Mr Justice Butterfield also pioneered a new career path for lawyers from the West Country, being the first from Devon and Cornwall to become a QC without first moving to London .
He enjoyed a meteoric rise from being a junior barrister known as Neil Butterfield to the higher echelons of the judiciary.
He continued to live near Crediton with his wife Cilla throughout a career in which he was appointed a judge within five years of taking silk and then swiftly promoted again to the Court of Appeal.
At his retirement ceremony he revealed that, as a struggling young barrister during his pupillage, he supplemented his income by performing as a conjurer at children’s parties under the pseudonym of Uncle Neil, the cheeky trickster.
The senior judge of the Western Circuit Mr Justice Field led tributes to him, saying he was the judge who was always entrusted with the most difficult cases, but always handled them with care, courtesy and skill.
He said:” “He has been the model judge, unshowy and courteous but always in charge and has always been relied on to try the most problematic cases.”

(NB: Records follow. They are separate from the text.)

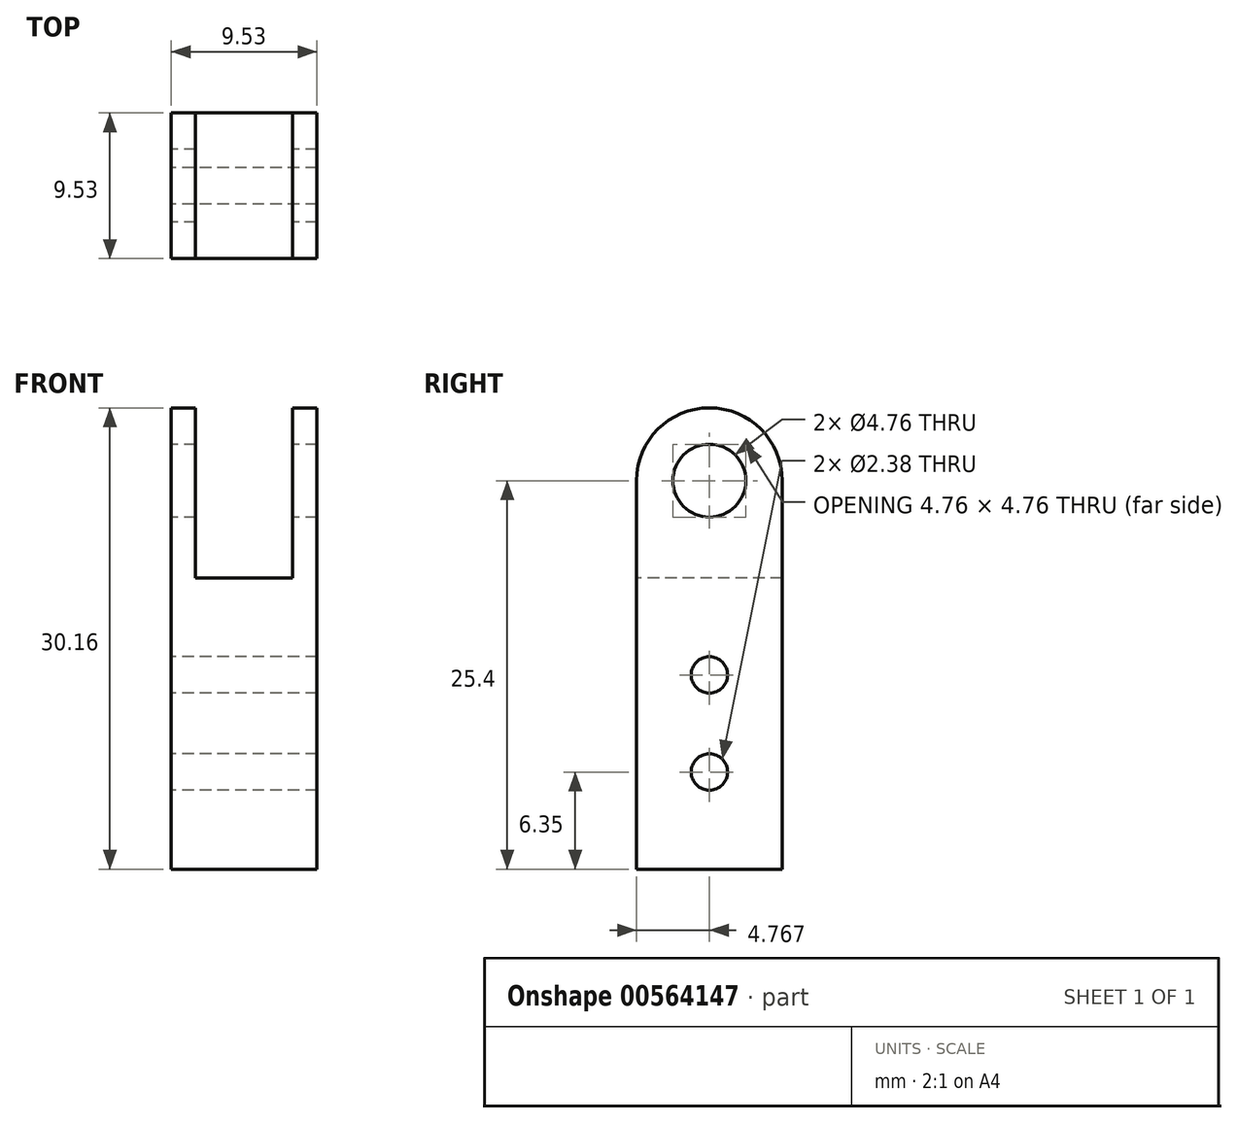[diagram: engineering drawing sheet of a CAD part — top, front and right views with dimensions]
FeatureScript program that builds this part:
annotation { "Feature Type Name" : "Feature", "Feature Type Description" : "" }
export const myFeature = defineFeature(function(context is Context, id is Id, definition is map)
    precondition{}
    {
        {
            var Q0;
            Q0=qCreatedBy(makeId("Right.planeOp"),FACE);
            var sketch = newSketch(context, id + "F0", { "sketchPlane" : qUnion([Q0])});
            skLineSegment(sketch, "E0.bottom", {"start": v(0, 0) * mm, "end": v(-9.53, 0) * mm});
            skLineSegment(sketch, "E0.top", {"start": v(0, 25.4) * mm, "end": v(-9.53, 25.4) * mm});
            skLineSegment(sketch, "E0.left", {"start": v(0, 0) * mm, "end": v(0, 25.4) * mm});
            skLineSegment(sketch, "E0.right", {"start": v(-9.53, 0) * mm, "end": v(-9.53, 25.4) * mm});
            skCircle(sketch, "E1", {"center": v(-4.76, 25.4) * mm, "radius": 4.76 * mm});
            skCircle(sketch, "E2", {"center": v(-4.76, 25.4) * mm, "radius": 2.38 * mm});
            skCircle(sketch, "E3", {"center": v(-4.76, 6.35) * mm, "radius": 1.2 * mm});
            skPoint(sketch, "E3.centerSnap0", {"position": v(-4.76, 0) * mm});
            skCircle(sketch, "E4", {"center": v(-4.76, 12.7) * mm, "radius": 1.2 * mm});
            skLineSegment(sketch, "E5", {"start": v(-9.53, 19.05) * mm, "end": v(0, 19.05) * mm});
            skSolve(sketch);
        }
        {
            var Q0;
            Q0 = qSketchRegion(id + "F0", true);
            extrude(context, id + "F1", {"entities" : qUnion([Q0]), "depth" : 9.52 * mm, "offsetDistance" : 25.4 * mm});
        }
        {
            var Q0;
            Q0=makeQuery(id+"F1.opExtrude","SWEPT_FACE",FACE,{"disambiguationData":[OSD([sQuery(id+"F0.wireOp",EDGE,"E0.right")])]});
            var sketch = newSketch(context, id + "F2", { "sketchPlane" : qUnion([Q0])});
            skLineSegment(sketch, "E6.bottom", {"start": v(7.94, 31.75) * mm, "end": v(1.59, 31.75) * mm});
            skLineSegment(sketch, "E6.top", {"start": v(7.94, 19.05) * mm, "end": v(1.59, 19.05) * mm});
            skLineSegment(sketch, "E6.left", {"start": v(7.94, 31.75) * mm, "end": v(7.94, 19.05) * mm});
            skLineSegment(sketch, "E6.right", {"start": v(1.59, 31.75) * mm, "end": v(1.59, 19.05) * mm});
            skPoint(sketch, "E6.middle", {"position": v(4.76, 25.4) * mm});
            skPoint(sketch, "E6.middle.positionSnap0", {"position": v(4.76, 25.4) * mm});
            skPoint(sketch, "E6.centerSnap0", {"position": v(4.76, 25.4) * mm});
            skSolve(sketch);
        }
        {
            var Q0;
            Q0 = qSketchRegion(id + "F2", true);
            extrude(context, id + "F3", {"entities" : qUnion([Q0]), "operationType" : NewBodyOperationType.REMOVE, "endBound" : BoundingType.THROUGH_ALL, "oppositeDirection" : true, "depth" : 25.4 * mm, "offsetDistance" : 25.4 * mm});
        }
    });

Judge Francis Gilbert, QC, who has just been appointed resident judge at Exeter , said he shared chambers with Neil Butterfield at the outset of his career.
He said: ”He established a well deserved reputation as the outstanding barrister and was in demand all across the country. His reputation as a trial judge was such that he was the judge of choice for heavyweight criminal trials.”
Mr Justice Butterfield thanked his colleagues for their tributes and said: ”I go with a great deal of sadness. The Western Circuit has given me great memories and I have been truly fortunate to have all that has come my way during a career of almost 50 years.
“I can only remember being treated with generosity and kindness and it has been a privilege to work with such exceptional people.”